- Public finances recorded a smaller-than-expected, reduced deficit in October although it was still substantial and up markedly year-on-year (measured by Public Sector net Borrowing excluding banks – PSNBex)
- The budget deficit in October was helped by the economy’s ongoing recovery from April’s lows and from reduced government spending on the furlough scheme
- PSNBex came in at £22.3bn in October – the largest October shortfall on record and nearly double the £11.5bn shortfall in October 2019. It was down from £28.6bn in September, a figure revised down appreciably from the previous estimate of £36.1bn
- The revision for September (following similar revisions to the April-August shortfalls) highlights that public finances are currently subject to significant updates amid the unprecedented circumstances
- Central government receipts fell 2.8% year-on-year in October, while central government expenditure increased 9.9% year-on-year
- The first seven months of fiscal year 2020/21 (April-October) have seen the largest seven deficits since records began in 1993. On top of the cost of COVID-19 measures, the overall state of the economy has also limited receipts
- PSNBex amounted to a record £214.9bn over the first seven months of the 2020/21 fiscal year, up from £45.8bn in April-October 2019. This fiscal year’s PSNBex to-date is already £160.1bn up on the £54.8bn that the Office for Budget Responsibility (OBR) had forecast in March for the whole year. It is also already £57.2bn more than the peak £157.7bn deficit seen in 2009/10 during the financial crisis
- The April-October public finances herald what is going to be a record year for the budget deficit and provide a challenging backdrop for the Chancellor as he prepares to present the Spending Review on Wednesday
- Public finances are set to come under increased upward pressure from the cost of recent extra measures to support the economy and jobs, most notably the extension of the furlough scheme. The likely renewed economic contraction in the fourth quarter, caused by the national lockdown in England, will reduce receipts and further put up the deficit
- The EY ITEM Club currently expects the budget deficit (measured in terms of PSNBex) to come in around £400bn in 2020/21, but there is a possibility it could now come in less than this given the October data and downward revisions to the back data
Howard Archer, chief economic advisor to the EY ITEM Club, says:
“The public finances, measured in terms of Public Sector Net Borrowing excluding banks (PSNBex), saw a seventh successive, large shortfall in October as the Government’s measures to support businesses and jobs affected by COVID-19 fed through both in terms of reduced receipts and substantially increased public spending.
“PSNBex came in at £22.3bn in October – the largest October shortfall on record and the sixth biggest monthly deficit ever. It was nearly double the £11.5bn PSNBex in October 2019. It was also down from £28.6bn in September, which has been revised down from the previous estimate of £36.1bn.

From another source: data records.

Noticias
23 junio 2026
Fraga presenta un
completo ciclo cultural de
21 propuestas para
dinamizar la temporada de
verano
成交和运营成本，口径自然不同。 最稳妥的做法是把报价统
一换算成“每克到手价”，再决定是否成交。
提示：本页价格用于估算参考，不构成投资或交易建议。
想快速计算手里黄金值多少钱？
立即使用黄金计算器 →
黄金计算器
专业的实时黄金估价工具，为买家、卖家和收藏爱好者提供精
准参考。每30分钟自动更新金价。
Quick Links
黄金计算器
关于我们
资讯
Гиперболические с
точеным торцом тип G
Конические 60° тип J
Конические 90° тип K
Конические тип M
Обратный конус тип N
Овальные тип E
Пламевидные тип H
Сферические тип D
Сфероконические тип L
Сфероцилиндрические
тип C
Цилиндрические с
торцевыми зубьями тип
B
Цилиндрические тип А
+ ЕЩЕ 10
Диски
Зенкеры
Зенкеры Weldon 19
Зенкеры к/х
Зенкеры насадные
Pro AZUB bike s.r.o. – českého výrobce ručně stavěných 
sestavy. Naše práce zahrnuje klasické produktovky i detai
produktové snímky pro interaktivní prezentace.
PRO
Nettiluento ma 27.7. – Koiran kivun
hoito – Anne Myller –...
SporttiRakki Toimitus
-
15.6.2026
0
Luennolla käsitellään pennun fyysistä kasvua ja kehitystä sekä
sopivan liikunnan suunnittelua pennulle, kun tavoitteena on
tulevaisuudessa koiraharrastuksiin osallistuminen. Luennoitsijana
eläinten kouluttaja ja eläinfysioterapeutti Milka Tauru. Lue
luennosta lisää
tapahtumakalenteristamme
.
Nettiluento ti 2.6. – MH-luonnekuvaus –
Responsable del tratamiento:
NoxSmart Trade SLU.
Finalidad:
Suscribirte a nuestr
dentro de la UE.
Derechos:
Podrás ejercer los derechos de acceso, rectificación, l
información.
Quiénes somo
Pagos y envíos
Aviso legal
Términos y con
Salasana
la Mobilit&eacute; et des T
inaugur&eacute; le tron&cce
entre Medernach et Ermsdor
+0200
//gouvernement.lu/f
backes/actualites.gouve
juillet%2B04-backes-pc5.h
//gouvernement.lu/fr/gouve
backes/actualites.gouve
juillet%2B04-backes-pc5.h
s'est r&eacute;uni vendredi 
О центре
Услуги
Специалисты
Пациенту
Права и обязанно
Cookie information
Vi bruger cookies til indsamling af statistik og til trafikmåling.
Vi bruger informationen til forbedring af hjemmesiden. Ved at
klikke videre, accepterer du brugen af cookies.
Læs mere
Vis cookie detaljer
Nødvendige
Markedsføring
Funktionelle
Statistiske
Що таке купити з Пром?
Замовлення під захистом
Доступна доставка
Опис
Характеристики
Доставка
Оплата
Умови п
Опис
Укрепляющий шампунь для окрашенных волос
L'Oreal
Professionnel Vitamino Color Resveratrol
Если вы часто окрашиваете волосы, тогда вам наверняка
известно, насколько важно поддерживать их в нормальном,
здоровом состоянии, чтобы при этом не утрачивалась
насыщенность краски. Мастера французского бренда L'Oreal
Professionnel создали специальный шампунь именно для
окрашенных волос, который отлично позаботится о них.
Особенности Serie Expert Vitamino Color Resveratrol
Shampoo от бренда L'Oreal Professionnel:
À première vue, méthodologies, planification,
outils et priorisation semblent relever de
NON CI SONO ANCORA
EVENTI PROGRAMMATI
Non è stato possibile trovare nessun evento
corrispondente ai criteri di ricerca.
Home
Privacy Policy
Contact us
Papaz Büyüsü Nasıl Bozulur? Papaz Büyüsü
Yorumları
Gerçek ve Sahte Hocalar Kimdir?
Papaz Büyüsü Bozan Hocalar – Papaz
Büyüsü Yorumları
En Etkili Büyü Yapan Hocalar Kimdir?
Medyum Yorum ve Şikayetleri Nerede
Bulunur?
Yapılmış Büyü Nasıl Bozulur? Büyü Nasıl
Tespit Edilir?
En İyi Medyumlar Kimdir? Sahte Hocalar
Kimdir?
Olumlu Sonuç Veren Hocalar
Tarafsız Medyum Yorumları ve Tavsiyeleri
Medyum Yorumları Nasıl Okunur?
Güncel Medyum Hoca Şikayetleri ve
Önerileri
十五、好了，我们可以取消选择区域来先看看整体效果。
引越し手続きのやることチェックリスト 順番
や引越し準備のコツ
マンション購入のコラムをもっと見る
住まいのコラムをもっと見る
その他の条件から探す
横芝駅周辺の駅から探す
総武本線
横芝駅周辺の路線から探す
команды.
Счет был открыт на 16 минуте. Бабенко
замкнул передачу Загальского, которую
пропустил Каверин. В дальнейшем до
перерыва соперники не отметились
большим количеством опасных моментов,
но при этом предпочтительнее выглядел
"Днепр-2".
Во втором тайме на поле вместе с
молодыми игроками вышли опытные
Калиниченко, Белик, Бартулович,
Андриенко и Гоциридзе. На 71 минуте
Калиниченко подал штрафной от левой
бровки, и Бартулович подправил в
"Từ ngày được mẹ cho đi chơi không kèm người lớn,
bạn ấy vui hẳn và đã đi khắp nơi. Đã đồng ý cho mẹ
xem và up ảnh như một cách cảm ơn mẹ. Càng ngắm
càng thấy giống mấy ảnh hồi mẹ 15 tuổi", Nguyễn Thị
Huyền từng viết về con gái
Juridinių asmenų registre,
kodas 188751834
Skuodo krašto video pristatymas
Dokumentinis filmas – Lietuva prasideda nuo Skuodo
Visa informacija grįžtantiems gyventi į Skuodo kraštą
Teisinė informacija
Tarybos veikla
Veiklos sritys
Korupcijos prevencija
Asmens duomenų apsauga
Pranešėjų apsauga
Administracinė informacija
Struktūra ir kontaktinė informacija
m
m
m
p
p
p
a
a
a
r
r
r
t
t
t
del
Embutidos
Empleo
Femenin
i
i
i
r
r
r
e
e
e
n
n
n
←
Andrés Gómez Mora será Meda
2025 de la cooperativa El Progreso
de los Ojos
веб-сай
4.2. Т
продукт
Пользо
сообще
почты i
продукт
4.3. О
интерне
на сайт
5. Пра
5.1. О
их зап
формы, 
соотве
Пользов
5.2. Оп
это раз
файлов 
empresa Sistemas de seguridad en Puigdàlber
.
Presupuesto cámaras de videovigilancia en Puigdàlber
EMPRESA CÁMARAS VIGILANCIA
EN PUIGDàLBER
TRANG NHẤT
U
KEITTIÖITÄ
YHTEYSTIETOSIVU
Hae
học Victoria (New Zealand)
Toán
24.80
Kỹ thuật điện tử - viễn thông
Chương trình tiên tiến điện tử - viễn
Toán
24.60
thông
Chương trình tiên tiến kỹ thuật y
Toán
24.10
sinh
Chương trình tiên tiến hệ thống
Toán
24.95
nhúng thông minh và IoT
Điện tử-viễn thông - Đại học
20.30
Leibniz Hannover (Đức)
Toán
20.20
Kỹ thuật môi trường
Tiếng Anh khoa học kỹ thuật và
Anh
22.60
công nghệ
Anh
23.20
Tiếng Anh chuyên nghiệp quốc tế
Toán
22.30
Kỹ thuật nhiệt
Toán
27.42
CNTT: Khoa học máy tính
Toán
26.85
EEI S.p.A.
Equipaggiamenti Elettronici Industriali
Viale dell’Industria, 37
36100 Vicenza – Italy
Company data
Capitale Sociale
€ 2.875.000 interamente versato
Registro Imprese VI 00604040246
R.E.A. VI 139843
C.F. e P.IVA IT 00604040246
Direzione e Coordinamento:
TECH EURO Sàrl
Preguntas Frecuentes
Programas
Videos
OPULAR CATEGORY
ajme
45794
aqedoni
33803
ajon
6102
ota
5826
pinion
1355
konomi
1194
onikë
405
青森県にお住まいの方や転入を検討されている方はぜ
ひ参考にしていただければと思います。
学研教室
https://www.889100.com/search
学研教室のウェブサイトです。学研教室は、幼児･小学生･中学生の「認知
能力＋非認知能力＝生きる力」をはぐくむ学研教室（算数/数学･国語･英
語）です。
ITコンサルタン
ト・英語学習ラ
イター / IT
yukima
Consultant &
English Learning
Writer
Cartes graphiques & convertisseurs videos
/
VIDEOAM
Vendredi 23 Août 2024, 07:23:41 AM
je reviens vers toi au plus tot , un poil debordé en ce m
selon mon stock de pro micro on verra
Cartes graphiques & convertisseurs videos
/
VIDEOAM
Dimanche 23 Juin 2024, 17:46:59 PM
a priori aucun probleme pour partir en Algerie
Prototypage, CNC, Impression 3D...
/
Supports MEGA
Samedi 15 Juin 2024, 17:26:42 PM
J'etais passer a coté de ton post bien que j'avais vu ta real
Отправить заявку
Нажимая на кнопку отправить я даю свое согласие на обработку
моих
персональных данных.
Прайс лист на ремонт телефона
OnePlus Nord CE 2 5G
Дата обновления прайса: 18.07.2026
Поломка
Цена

“Nevertheless, October’s shortfall was less-than-expected; the consensus forecast had been for a deficit around £36bn. It was also well down from the record, peak levels seen in May (£43.7 billion) and April (£47.3 billion). This is a consequence of more people coming off the furlough scheme and returning to work, and the economy growing again, although growth may well have slowed further in October after losing momentum in August and September.
“The appreciable downward revision to September’s deficit, following similar downward revisions to the shortfalls originally reported for April-August, highlights that public finances are currently subject to significant updates amid the unprecedented circumstances.
“PSNBex amounted to a record £214.9bn over the first seven months of fiscal year 2020/21, up from £45.8bn in April-October 2019. To put this into perspective, it is already up £160.1bn on the £54.8bn that the Office for Budget Responsibility (OBR) had forecast in March for the whole fiscal year. It is also already £57.2bn more than the peak £157.7bn deficit seen in 2009/10 during the financial crisis.
“Central government receipts fell 2.8% year-on-year in October. VAT receipts were down 11.7% year-on-year, while corporation tax receipts fell 9.7% year-on-year. VAT receipts are currently being limited by the temporary VAT cut (from 20% to 5%) for the hospitality sector. Additionally, Stamp Duty receipts, down 26.6% year-on-year in October, have been reduced by the temporary raising of the threshold since July. However, income and capital gains tax receipts rose 6.5% year-on-year in October, as earnings have picked up modestly recently due to people coming off the furlough scheme.
“Over the first seven months of fiscal year 2020/21 (April-October), central government receipts were down 8.8% year-on-year. VAT receipts were down 12.0% (companies were allowed to defer VAT payments between 20 March and 30 June), corporation tax receipts were down 15.8% and income and capital gains tax receipts were down 4.0% year-on-year.
“Meanwhile, central government expenditure increased 9.9% year-on-year in October as it was pushed up by government measures to support the economy, businesses and jobs in the face of the pandemic. There was a reduced £1.3bn spent on the current job support schemes: the Coronavirus Job Retention Scheme (CJRS) and the Self Employment Income Support Scheme (SEISS).
“Over the first seven months of fiscal year 2020/21, central government expenditure was up 28.5% year-on-year.”